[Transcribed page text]
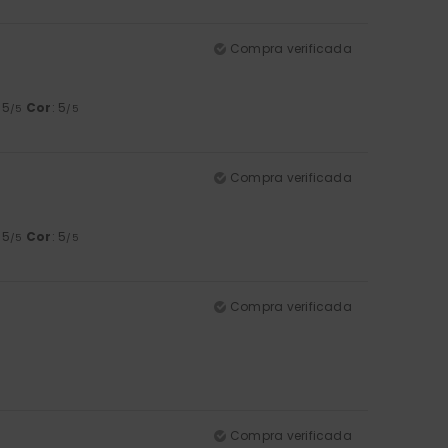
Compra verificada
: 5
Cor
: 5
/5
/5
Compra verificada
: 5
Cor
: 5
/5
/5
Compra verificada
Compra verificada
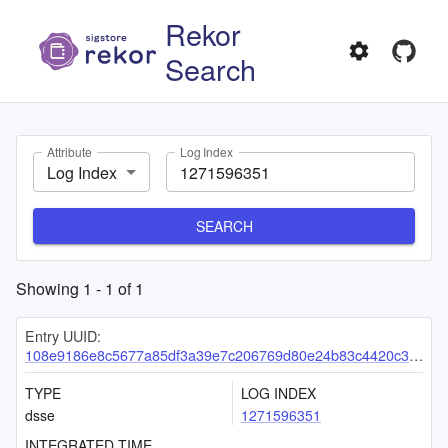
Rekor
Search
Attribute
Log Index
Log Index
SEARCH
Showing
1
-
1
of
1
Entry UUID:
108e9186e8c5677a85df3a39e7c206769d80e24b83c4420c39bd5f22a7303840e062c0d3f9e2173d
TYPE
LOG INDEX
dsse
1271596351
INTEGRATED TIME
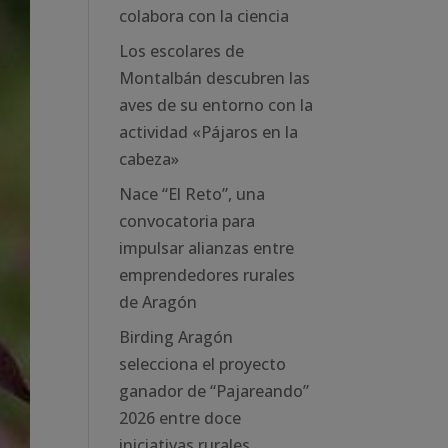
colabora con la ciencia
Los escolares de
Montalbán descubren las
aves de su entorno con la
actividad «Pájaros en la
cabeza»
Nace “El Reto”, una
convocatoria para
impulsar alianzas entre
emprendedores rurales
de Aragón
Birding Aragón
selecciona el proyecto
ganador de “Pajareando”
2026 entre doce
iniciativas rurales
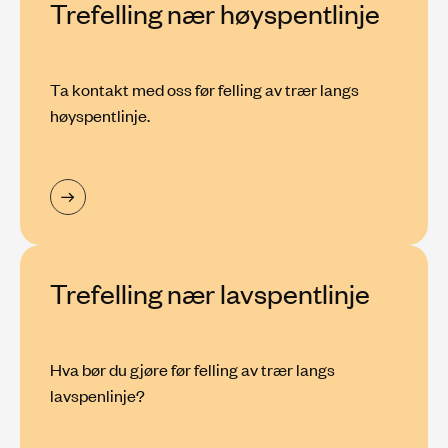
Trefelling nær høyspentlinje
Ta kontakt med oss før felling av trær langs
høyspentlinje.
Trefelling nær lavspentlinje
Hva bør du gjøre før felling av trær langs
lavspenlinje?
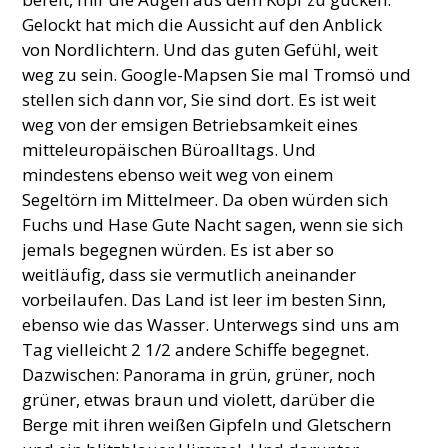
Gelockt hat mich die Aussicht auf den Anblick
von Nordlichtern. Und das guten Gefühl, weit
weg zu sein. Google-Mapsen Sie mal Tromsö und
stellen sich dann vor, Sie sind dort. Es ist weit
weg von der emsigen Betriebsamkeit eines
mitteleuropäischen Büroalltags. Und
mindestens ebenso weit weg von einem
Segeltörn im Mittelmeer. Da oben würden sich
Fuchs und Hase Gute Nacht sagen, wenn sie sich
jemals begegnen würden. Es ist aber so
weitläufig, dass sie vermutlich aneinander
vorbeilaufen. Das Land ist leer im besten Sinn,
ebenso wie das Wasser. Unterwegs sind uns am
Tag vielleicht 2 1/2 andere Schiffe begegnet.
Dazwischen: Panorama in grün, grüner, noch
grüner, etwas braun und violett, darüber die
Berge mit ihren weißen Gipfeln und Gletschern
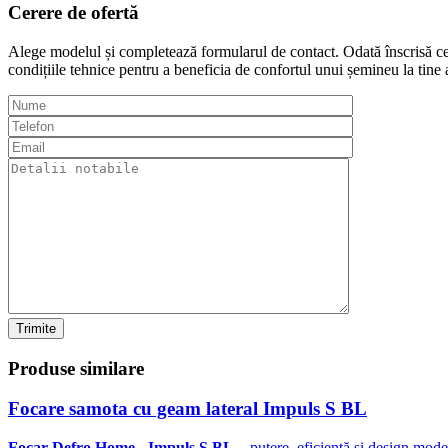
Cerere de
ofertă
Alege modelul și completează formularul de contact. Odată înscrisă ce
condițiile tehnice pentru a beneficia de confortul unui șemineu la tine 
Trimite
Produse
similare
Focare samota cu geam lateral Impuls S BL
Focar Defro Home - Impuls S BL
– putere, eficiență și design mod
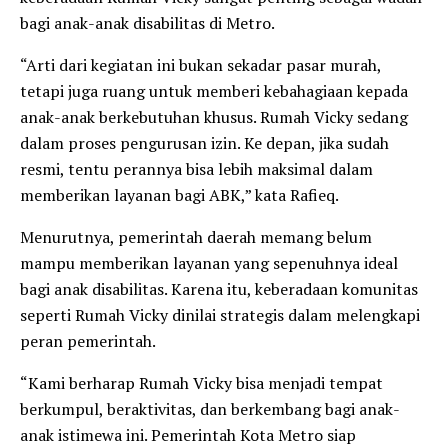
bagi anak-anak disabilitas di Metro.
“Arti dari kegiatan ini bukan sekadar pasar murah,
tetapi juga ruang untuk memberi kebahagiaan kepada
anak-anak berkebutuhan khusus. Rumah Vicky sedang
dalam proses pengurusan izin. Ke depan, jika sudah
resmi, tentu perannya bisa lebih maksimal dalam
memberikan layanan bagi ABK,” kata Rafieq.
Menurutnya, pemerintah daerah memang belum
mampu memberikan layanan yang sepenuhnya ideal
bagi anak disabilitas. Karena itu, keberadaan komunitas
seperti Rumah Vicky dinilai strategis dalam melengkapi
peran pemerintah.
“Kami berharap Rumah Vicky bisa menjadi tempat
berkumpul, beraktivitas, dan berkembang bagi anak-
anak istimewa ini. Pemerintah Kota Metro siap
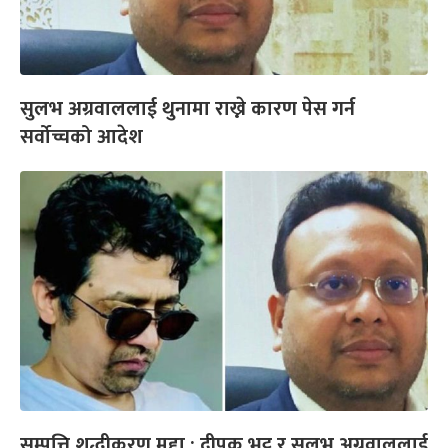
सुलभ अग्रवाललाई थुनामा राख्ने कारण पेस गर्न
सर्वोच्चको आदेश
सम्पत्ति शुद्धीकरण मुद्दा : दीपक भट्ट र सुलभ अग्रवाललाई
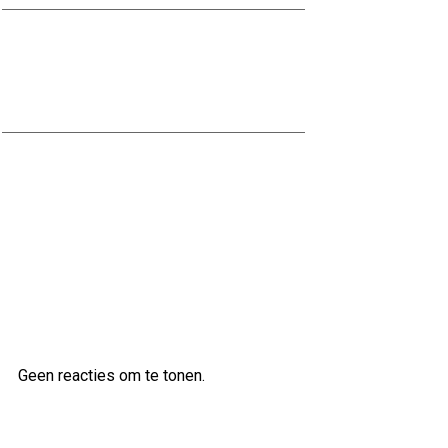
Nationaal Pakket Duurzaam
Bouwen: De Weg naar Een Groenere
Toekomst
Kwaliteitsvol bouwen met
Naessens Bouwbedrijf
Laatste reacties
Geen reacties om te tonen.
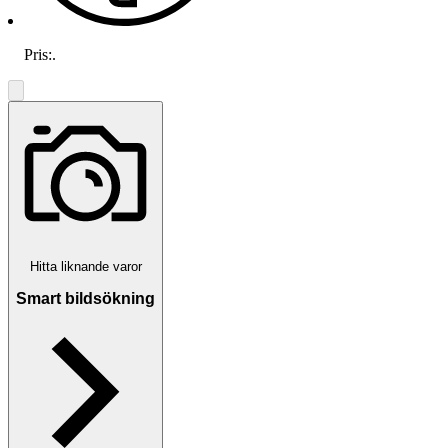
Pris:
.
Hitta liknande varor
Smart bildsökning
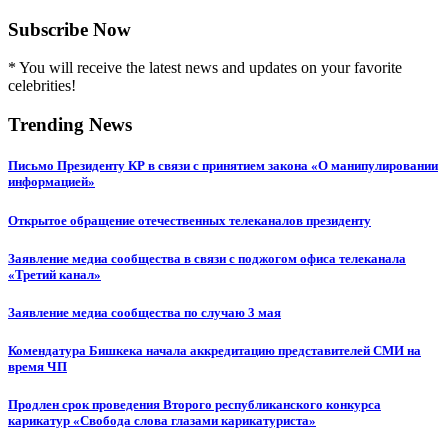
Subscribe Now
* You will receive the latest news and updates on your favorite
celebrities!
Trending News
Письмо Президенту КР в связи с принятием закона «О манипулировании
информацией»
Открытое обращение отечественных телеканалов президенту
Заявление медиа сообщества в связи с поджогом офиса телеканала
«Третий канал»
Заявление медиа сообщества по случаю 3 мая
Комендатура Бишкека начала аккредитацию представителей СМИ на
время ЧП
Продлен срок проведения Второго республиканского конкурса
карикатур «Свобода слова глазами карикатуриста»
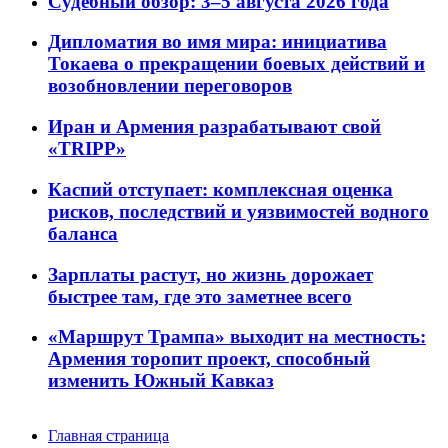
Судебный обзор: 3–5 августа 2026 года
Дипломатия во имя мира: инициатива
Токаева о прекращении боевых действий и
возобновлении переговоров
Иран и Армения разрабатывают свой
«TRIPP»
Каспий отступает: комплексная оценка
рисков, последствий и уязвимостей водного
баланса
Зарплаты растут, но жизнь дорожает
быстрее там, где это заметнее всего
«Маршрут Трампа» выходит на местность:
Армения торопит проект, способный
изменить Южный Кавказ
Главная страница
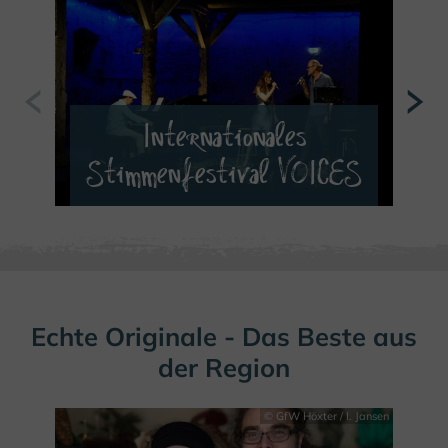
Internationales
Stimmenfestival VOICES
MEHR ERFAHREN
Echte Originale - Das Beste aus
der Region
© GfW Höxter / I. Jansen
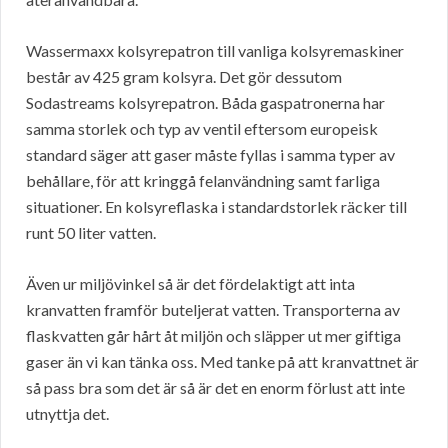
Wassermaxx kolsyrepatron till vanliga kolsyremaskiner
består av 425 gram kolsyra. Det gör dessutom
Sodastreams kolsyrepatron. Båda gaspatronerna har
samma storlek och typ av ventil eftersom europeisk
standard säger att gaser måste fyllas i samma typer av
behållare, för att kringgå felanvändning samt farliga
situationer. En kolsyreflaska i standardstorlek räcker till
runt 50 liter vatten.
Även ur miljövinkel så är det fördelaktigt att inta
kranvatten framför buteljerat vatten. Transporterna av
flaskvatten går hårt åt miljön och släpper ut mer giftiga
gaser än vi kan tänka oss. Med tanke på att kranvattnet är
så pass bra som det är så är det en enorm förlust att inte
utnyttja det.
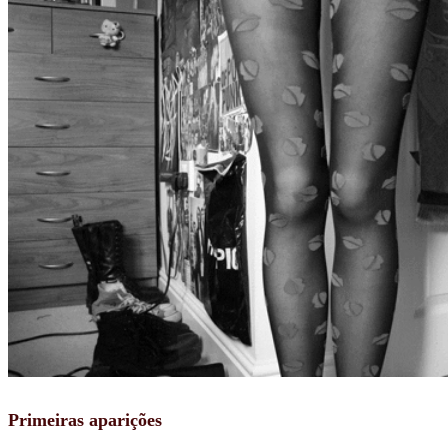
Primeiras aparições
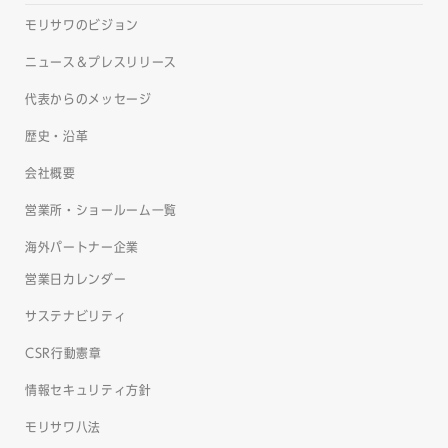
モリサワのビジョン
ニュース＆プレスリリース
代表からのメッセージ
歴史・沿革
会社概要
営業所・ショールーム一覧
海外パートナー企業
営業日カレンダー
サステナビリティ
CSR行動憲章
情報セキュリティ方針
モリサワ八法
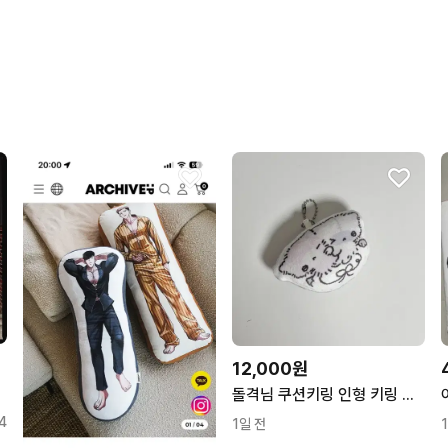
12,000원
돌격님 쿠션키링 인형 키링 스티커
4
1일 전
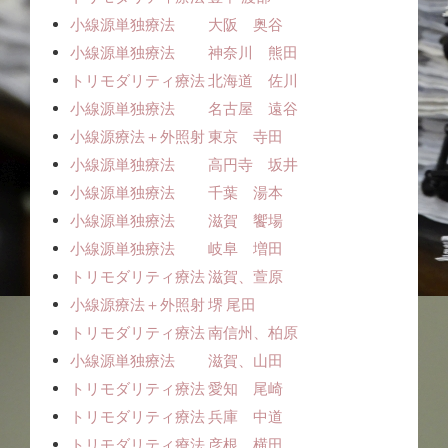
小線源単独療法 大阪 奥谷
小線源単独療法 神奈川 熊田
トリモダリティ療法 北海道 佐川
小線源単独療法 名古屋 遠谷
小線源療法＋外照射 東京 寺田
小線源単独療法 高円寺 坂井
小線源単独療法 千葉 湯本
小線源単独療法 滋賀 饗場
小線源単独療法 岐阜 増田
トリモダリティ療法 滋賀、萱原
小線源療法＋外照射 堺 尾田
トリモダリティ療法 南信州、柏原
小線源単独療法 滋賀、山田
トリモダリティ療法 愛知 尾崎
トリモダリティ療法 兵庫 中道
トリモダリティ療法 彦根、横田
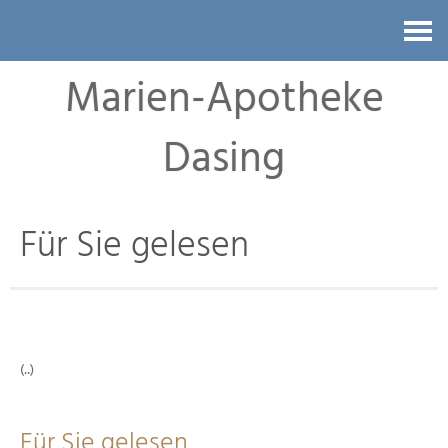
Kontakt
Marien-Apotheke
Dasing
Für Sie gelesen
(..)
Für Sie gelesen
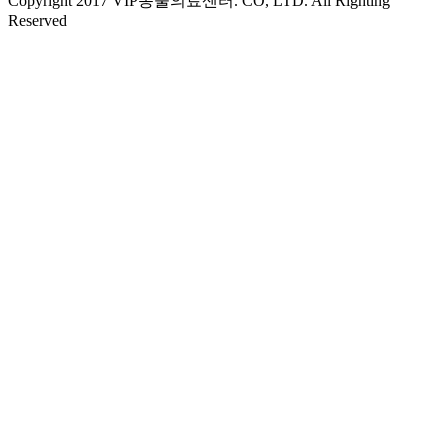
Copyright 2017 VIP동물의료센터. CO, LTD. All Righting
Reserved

Work to complete:
Rename every "Compra verificada" in the listing above to "Compra confirmada", change nothing else, and write out the resulting lines without the pictures.

Output for this exercise:
Compra confirmada
: 5
Cor
: 5
/5
/5
Compra confirmada
: 5
Cor
: 5
/5
/5
Compra confirmada
Compra confirmada
Rekor
Search
Attribute
Log Index
Log Index
SEARCH
Showing
1
-
1
of
1
Entry UUID:
108e9186e8c5677a85df3a39e7c206769d80e24b83c4420c39bd5f22a7303840e062c0d3f9e2173d
TYPE
LOG INDEX
dsse
1271596351
INTEGRATED TIME
colabora con la ciencia
Los escolares de
Montalbán descubren las
aves de su entorno con la
actividad «Pájaros en la
cabeza»
Nace “El Reto”, una
convocatoria para
impulsar alianzas entre
emprendedores rurales
de Aragón
Birding Aragón
selecciona el proyecto
ganador de “Pajareando”
2026 entre doce
iniciativas rurales
Trefelling nær høyspentlinje
Ta kontakt med oss før felling av trær langs
høyspentlinje.
Trefelling nær lavspentlinje
Hva bør du gjøre før felling av trær langs
lavspenlinje?
Gelockt hat mich die Aussicht auf den Anblick
von Nordlichtern. Und das guten Gefühl, weit
weg zu sein. Google-Mapsen Sie mal Tromsö und
stellen sich dann vor, Sie sind dort. Es ist weit
weg von der emsigen Betriebsamkeit eines
mitteleuropäischen Büroalltags. Und
mindestens ebenso weit weg von einem
Segeltörn im Mittelmeer. Da oben würden sich
Fuchs und Hase Gute Nacht sagen, wenn sie sich
jemals begegnen würden. Es ist aber so
weitläufig, dass sie vermutlich aneinander
vorbeilaufen. Das Land ist leer im besten Sinn,
ebenso wie das Wasser. Unterwegs sind uns am
Tag vielleicht 2 1/2 andere Schiffe begegnet.
Dazwischen: Panorama in grün, grüner, noch
grüner, etwas braun und violett, darüber die
Berge mit ihren weißen Gipfeln und Gletschern
Cerere de
ofertă
Alege modelul și completează formularul de contact. Odată înscrisă ce
condițiile tehnice pentru a beneficia de confortul unui șemineu la tine 
Trimite
Produse
similare
Focare samota cu geam lateral Impuls S BL
Focar Defro Home - Impuls S BL
– putere, eficiență și design mod
bagi anak-anak disabilitas di Metro.
“Arti dari kegiatan ini bukan sekadar pasar murah,
tetapi juga ruang untuk memberi kebahagiaan kepada
anak-anak berkebutuhan khusus. Rumah Vicky sedang
dalam proses pengurusan izin. Ke depan, jika sudah
resmi, tentu perannya bisa lebih maksimal dalam
memberikan layanan bagi ABK,” kata Rafieq.
Menurutnya, pemerintah daerah memang belum
mampu memberikan layanan yang sepenuhnya ideal
bagi anak disabilitas. Karena itu, keberadaan komunitas
seperti Rumah Vicky dinilai strategis dalam melengkapi
peran pemerintah.
“Kami berharap Rumah Vicky bisa menjadi tempat
berkumpul, beraktivitas, dan berkembang bagi anak-
anak istimewa ini. Pemerintah Kota Metro siap
सुलभ अग्रवाललाई थुनामा राख्ने कारण पेस गर्न
सर्वोच्चको आदेश
सम्पत्ति शुद्धीकरण मुद्दा : दीपक भट्ट र सुलभ अग्रवाललाई
Nationaal Pakket Duurzaam
Bouwen: De Weg naar Een Groenere
Toekomst
Kwaliteitsvol bouwen met
Naessens Bouwbedrijf
Laatste reacties
Geen reacties om te tonen.
Pris:
.
Hitta liknande varor
Smart bildsökning
Subscribe Now
* You will receive the latest news and updates on your favorite
celebrities!
Trending News
Письмо Президенту КР в связи с принятием закона «О манипулировании
информацией»
Открытое обращение отечественных телеканалов президенту
Заявление медиа сообщества в связи с поджогом офиса телеканала
«Третий канал»
Заявление медиа сообщества по случаю 3 мая
Комендатура Бишкека начала аккредитацию представителей СМИ на
время ЧП
Продлен срок проведения Второго республиканского конкурса
карикатур «Свобода слова глазами карикатуриста»
Судебный обзор: 3–5 августа 2026 года
Дипломатия во имя мира: инициатива
Токаева о прекращении боевых действий и
возобновлении переговоров
Иран и Армения разрабатывают свой
«TRIPP»
Каспий отступает: комплексная оценка
рисков, последствий и уязвимостей водного
баланса
Зарплаты растут, но жизнь дорожает
быстрее там, где это заметнее всего
«Маршрут Трампа» выходит на местность:
Армения торопит проект, способный
изменить Южный Кавказ
Главная страница
Internationales
Stimmenfestival VOICES
MEHR ERFAHREN
Echte Originale - Das Beste aus
der Region
© GfW Höxter / I. Jansen
Wassermaxx kolsyrepatron till vanliga kolsyremaskiner
består av 425 gram kolsyra. Det gör dessutom
Sodastreams kolsyrepatron. Båda gaspatronerna har
samma storlek och typ av ventil eftersom europeisk
standard säger att gaser måste fyllas i samma typer av
behållare, för att kringgå felanvändning samt farliga
situationer. En kolsyreflaska i standardstorlek räcker till
runt 50 liter vatten.
Även ur miljövinkel så är det fördelaktigt att inta
kranvatten framför buteljerat vatten. Transporterna av
flaskvatten går hårt åt miljön och släpper ut mer giftiga
gaser än vi kan tänka oss. Med tanke på att kranvattnet är
så pass bra som det är så är det en enorm förlust att inte
utnyttja det.
Primeiras aparições
モリサワのビジョン
ニュース＆プレスリリース
代表からのメッセージ
歴史・沿革
会社概要
営業所・ショールーム一覧
海外パートナー企業
営業日カレンダー
サステナビリティ
CSR行動憲章
情報セキュリティ方針
モリサワ八法
12,000원
돌격님 쿠션키링 인형 키링 스티커
4
1일 전
小線源単独療法 大阪 奥谷
小線源単独療法 神奈川 熊田
トリモダリティ療法 北海道 佐川
小線源単独療法 名古屋 遠谷
小線源療法＋外照射 東京 寺田
小線源単独療法 高円寺 坂井
小線源単独療法 千葉 湯本
小線源単独療法 滋賀 饗場
小線源単独療法 岐阜 増田
トリモダリティ療法 滋賀、萱原
小線源療法＋外照射 堺 尾田
トリモダリティ療法 南信州、柏原
小線源単独療法 滋賀、山田
トリモダリティ療法 愛知 尾崎
トリモダリティ療法 兵庫 中道
トリモダリティ療法 彦根、横田
Kontakt
Marien-Apotheke
Dasing
Für Sie gelesen
(..)
Für Sie gelesen
Copyright 2017 VIP동물의료센터. CO, LTD. All Righting
Reserved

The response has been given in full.